Dès lors, la SAS Pierre Frey disposant d’un titre pour poursuivre le recouvrement forcé des sommes dont elle demande répétition, sa prétention, qui ne repose sur aucun intérêt à agir, se heurte à l’autorité de la chose jugée attachée à l’arrêt du 7 septembre 2022 et est irrecevable en application des articles 122 et 125 du code de procédure civile. Si cette fin de non-recevoir n’est pas dans le débat, la société Bissate n’ayant d’ailleurs pas répondu à cette prétention, aucune réouverture des débats n’est nécessaire au regard de l’évidence de la solution et de l’automaticité de ses conséquences.
En conséquence, la demande de la SAS Pierre Frey sera déclarée irrecevable pour défaut d’intérêt à agir en répétition et violation de l’autorité de la chose jugée.
3°) Sur les demandes accessoires
Les dispositions du jugement entrepris sur les frais irrépétibles et les dépens seront confirmées.

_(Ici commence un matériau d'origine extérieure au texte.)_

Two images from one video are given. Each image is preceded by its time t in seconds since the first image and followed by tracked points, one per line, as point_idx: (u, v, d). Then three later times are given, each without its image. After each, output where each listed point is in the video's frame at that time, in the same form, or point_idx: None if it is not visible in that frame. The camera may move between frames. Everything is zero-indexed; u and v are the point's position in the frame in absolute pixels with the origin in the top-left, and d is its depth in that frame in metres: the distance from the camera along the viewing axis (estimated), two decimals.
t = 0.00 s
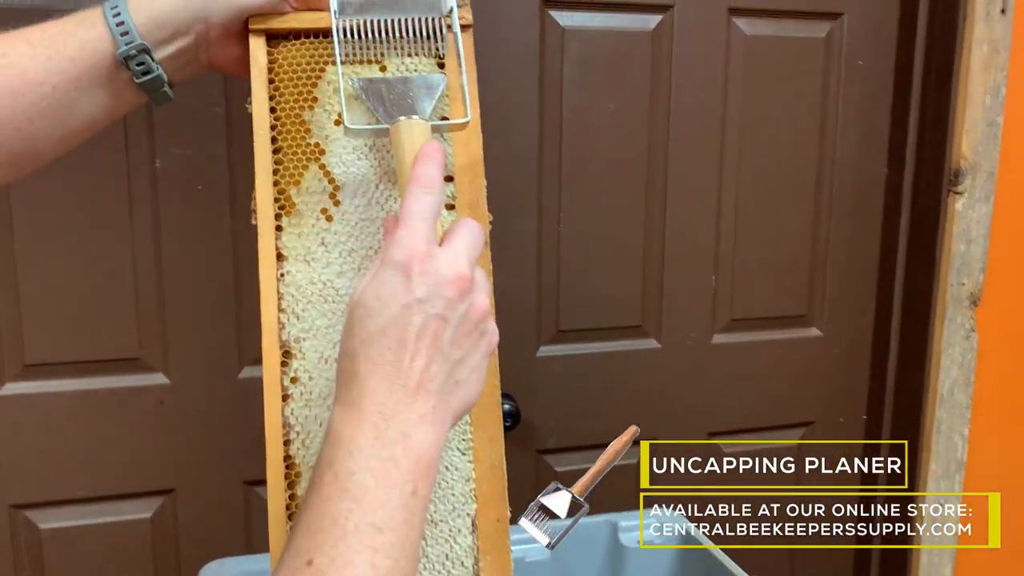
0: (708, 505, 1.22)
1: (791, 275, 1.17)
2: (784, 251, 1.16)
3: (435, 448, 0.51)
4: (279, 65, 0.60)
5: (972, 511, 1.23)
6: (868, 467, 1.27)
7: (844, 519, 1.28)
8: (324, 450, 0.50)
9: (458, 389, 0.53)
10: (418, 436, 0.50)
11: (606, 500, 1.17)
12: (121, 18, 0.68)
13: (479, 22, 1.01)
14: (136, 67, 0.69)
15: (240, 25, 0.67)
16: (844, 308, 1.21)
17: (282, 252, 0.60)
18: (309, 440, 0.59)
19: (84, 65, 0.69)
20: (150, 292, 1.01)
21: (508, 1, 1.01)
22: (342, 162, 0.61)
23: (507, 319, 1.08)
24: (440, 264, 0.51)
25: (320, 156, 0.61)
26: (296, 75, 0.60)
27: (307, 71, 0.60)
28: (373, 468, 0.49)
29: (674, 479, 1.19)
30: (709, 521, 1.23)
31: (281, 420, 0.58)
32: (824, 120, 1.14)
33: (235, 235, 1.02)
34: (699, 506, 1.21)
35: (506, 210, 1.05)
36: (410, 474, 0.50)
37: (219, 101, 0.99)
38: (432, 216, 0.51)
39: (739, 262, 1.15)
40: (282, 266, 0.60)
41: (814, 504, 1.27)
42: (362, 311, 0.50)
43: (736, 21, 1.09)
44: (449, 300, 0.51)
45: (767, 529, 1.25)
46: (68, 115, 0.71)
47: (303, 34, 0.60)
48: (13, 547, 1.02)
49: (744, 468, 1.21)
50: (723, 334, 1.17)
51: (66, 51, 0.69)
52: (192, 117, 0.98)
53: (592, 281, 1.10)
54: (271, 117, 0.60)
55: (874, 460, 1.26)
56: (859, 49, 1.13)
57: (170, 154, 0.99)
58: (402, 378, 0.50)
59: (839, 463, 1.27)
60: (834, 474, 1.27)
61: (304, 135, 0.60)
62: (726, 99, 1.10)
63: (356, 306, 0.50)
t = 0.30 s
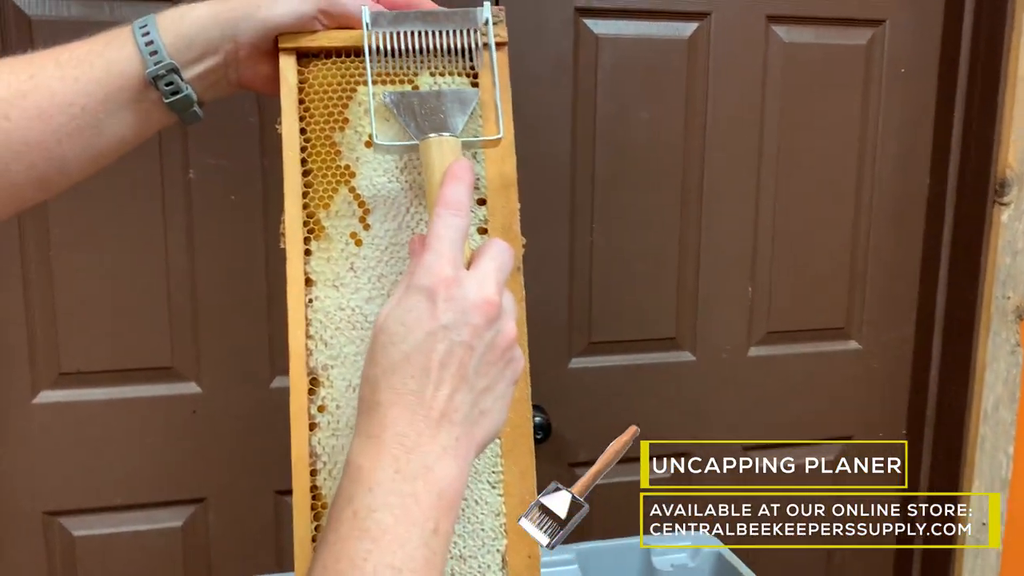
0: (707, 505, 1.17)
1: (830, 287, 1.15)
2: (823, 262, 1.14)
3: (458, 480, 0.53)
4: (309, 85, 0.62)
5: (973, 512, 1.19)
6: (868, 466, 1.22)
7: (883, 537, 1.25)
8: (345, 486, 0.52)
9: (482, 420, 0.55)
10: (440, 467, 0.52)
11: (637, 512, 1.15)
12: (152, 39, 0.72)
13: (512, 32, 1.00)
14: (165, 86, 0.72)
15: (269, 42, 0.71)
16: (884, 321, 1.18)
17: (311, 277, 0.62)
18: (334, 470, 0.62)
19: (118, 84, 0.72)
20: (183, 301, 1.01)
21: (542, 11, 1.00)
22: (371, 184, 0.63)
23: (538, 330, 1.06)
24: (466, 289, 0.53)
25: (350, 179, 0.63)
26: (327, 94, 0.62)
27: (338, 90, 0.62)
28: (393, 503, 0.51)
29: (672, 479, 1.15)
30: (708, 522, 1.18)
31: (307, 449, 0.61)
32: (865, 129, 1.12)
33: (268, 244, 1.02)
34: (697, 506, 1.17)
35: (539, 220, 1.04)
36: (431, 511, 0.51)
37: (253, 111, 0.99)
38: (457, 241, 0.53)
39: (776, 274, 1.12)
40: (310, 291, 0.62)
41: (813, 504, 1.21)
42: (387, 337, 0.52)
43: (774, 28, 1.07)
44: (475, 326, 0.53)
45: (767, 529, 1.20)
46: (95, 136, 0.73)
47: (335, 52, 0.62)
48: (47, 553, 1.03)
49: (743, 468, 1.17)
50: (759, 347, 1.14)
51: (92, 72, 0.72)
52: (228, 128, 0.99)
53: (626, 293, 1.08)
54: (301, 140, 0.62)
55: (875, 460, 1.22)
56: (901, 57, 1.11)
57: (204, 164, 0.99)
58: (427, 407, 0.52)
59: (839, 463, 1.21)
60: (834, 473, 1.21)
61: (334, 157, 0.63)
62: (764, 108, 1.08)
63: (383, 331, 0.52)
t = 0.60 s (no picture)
0: (707, 505, 1.15)
1: (863, 296, 1.13)
2: (857, 270, 1.12)
3: (475, 505, 0.55)
4: (336, 98, 0.65)
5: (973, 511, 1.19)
6: (868, 466, 1.19)
7: (916, 549, 1.23)
8: (363, 510, 0.55)
9: (501, 446, 0.57)
10: (457, 493, 0.54)
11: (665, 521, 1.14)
12: (179, 53, 0.72)
13: (542, 38, 1.00)
14: (192, 100, 0.73)
15: (296, 56, 0.72)
16: (918, 330, 1.16)
17: (337, 291, 0.64)
18: (358, 485, 0.64)
19: (153, 92, 0.73)
20: (212, 307, 1.02)
21: (572, 17, 1.00)
22: (397, 199, 0.65)
23: (566, 339, 1.06)
24: (489, 313, 0.54)
25: (376, 194, 0.65)
26: (354, 107, 0.65)
27: (365, 103, 0.65)
28: (409, 527, 0.53)
29: (671, 479, 1.13)
30: (708, 521, 1.16)
31: (332, 464, 0.63)
32: (900, 135, 1.10)
33: (297, 250, 1.02)
34: (697, 506, 1.14)
35: (568, 227, 1.04)
36: (447, 539, 0.54)
37: (282, 119, 0.99)
38: (481, 265, 0.54)
39: (809, 281, 1.11)
40: (336, 305, 0.64)
41: (813, 504, 1.18)
42: (410, 358, 0.54)
43: (807, 32, 1.06)
44: (498, 351, 0.54)
45: (767, 529, 1.17)
46: (124, 149, 0.74)
47: (362, 66, 0.65)
48: (78, 556, 1.04)
49: (743, 468, 1.14)
50: (791, 356, 1.13)
51: (121, 85, 0.73)
52: (258, 135, 0.99)
53: (656, 301, 1.07)
54: (328, 154, 0.64)
55: (875, 460, 1.19)
56: (937, 62, 1.09)
57: (234, 171, 0.99)
58: (446, 432, 0.54)
59: (839, 463, 1.18)
60: (833, 474, 1.18)
61: (360, 171, 0.65)
62: (796, 115, 1.07)
63: (406, 353, 0.54)
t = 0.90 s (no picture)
0: (706, 505, 1.13)
1: (893, 303, 1.11)
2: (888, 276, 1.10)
3: (501, 521, 0.55)
4: (365, 107, 0.65)
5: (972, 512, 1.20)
6: (868, 466, 1.16)
7: (947, 560, 1.20)
8: (390, 524, 0.55)
9: (528, 460, 0.57)
10: (484, 508, 0.54)
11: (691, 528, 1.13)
12: (208, 61, 0.73)
13: (570, 42, 0.99)
14: (221, 108, 0.73)
15: (325, 65, 0.72)
16: (951, 336, 1.14)
17: (364, 300, 0.64)
18: (385, 496, 0.63)
19: (185, 98, 0.73)
20: (240, 310, 1.02)
21: (600, 20, 0.99)
22: (425, 207, 0.65)
23: (592, 344, 1.05)
24: (517, 327, 0.54)
25: (403, 202, 0.65)
26: (382, 116, 0.65)
27: (393, 112, 0.65)
28: (437, 542, 0.54)
29: (670, 479, 1.11)
30: (708, 521, 1.14)
31: (359, 474, 0.63)
32: (933, 140, 1.08)
33: (324, 254, 1.02)
34: (697, 506, 1.12)
35: (595, 232, 1.03)
36: (475, 555, 0.54)
37: (310, 123, 0.99)
38: (510, 278, 0.54)
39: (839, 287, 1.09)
40: (363, 314, 0.64)
41: (813, 504, 1.15)
42: (438, 372, 0.54)
43: (839, 35, 1.04)
44: (527, 365, 0.54)
45: (767, 529, 1.15)
46: (152, 157, 0.74)
47: (390, 75, 0.65)
48: (105, 556, 1.04)
49: (743, 468, 1.12)
50: (820, 362, 1.11)
51: (152, 93, 0.73)
52: (286, 139, 0.99)
53: (683, 307, 1.06)
54: (355, 162, 0.64)
55: (874, 460, 1.16)
56: (972, 65, 1.07)
57: (262, 175, 1.00)
58: (474, 446, 0.54)
59: (839, 463, 1.15)
60: (833, 474, 1.15)
61: (387, 180, 0.65)
62: (827, 118, 1.05)
63: (434, 366, 0.54)
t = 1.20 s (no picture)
0: (706, 505, 1.11)
1: (923, 307, 1.10)
2: (918, 279, 1.09)
3: (536, 533, 0.55)
4: (393, 111, 0.64)
5: (973, 511, 1.17)
6: (868, 466, 1.13)
7: (978, 567, 1.19)
8: (425, 535, 0.55)
9: (564, 472, 0.56)
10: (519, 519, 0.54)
11: (715, 532, 1.12)
12: (239, 66, 0.73)
13: (597, 45, 0.99)
14: (252, 113, 0.73)
15: (354, 69, 0.72)
16: (982, 340, 1.13)
17: (392, 304, 0.64)
18: (413, 499, 0.63)
19: (217, 102, 0.74)
20: (267, 313, 1.03)
21: (626, 22, 0.99)
22: (453, 211, 0.64)
23: (619, 347, 1.05)
24: (552, 337, 0.53)
25: (432, 205, 0.65)
26: (410, 120, 0.64)
27: (422, 116, 0.64)
28: (472, 554, 0.54)
29: (668, 479, 1.09)
30: (708, 521, 1.12)
31: (387, 478, 0.63)
32: (964, 142, 1.07)
33: (350, 256, 1.03)
34: (697, 506, 1.11)
35: (621, 235, 1.02)
36: (510, 564, 0.54)
37: (337, 126, 1.00)
38: (544, 288, 0.53)
39: (868, 290, 1.08)
40: (391, 317, 0.64)
41: (814, 504, 1.13)
42: (472, 381, 0.53)
43: (868, 36, 1.03)
44: (562, 376, 0.54)
45: (767, 529, 1.13)
46: (183, 161, 0.74)
47: (419, 79, 0.65)
48: (133, 556, 1.05)
49: (743, 468, 1.10)
50: (848, 367, 1.10)
51: (183, 97, 0.73)
52: (313, 141, 1.00)
53: (710, 310, 1.06)
54: (384, 165, 0.64)
55: (874, 460, 1.13)
56: (1004, 66, 1.06)
57: (290, 177, 1.00)
58: (509, 457, 0.54)
59: (839, 463, 1.12)
60: (833, 475, 1.13)
61: (416, 184, 0.65)
62: (856, 120, 1.04)
63: (469, 377, 0.54)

Succombant en son appel, la société Bissate, dont la demande au titre des frais irrépétibles sera rejetée, sera condamnée à supporter les entiers dépens d’appel, qui seront recouvrés conformément à l’article 699 du code de procédure civile, ainsi qu’à payer à la SAS Pierre Frey la somme de 5 000 euros en application de l’article 700 du code de procédure civile.
PAR CES MOTIFS
La cour, statuant par arrêt contradictoire mis à la disposition des parties au greffe,
CONFIRME le jugement entrepris en toutes ses dispositions soumises à la Cour ;
Y ajoutant,
Déclare irrecevable, pour défaut d’intérêt à agir et violation de l’autorité de la chose jugée, la demande de la SAS Pierre Frey au titre de la répétition de l’indu ;
Rejette la demande de la société Bissate au titre des frais irrépétibles ;
Condamne la société Bissate à payer à la SAS Pierre Frey la somme de 5 000 euros en application de l’article 700 du code de procédure civile ;
Condamne la société Bissate aux entiers dépens d’appel qui seront recouvrés directement par la SCP Grappotte Benetreau conformément à l’article 699 du code de procédure civile.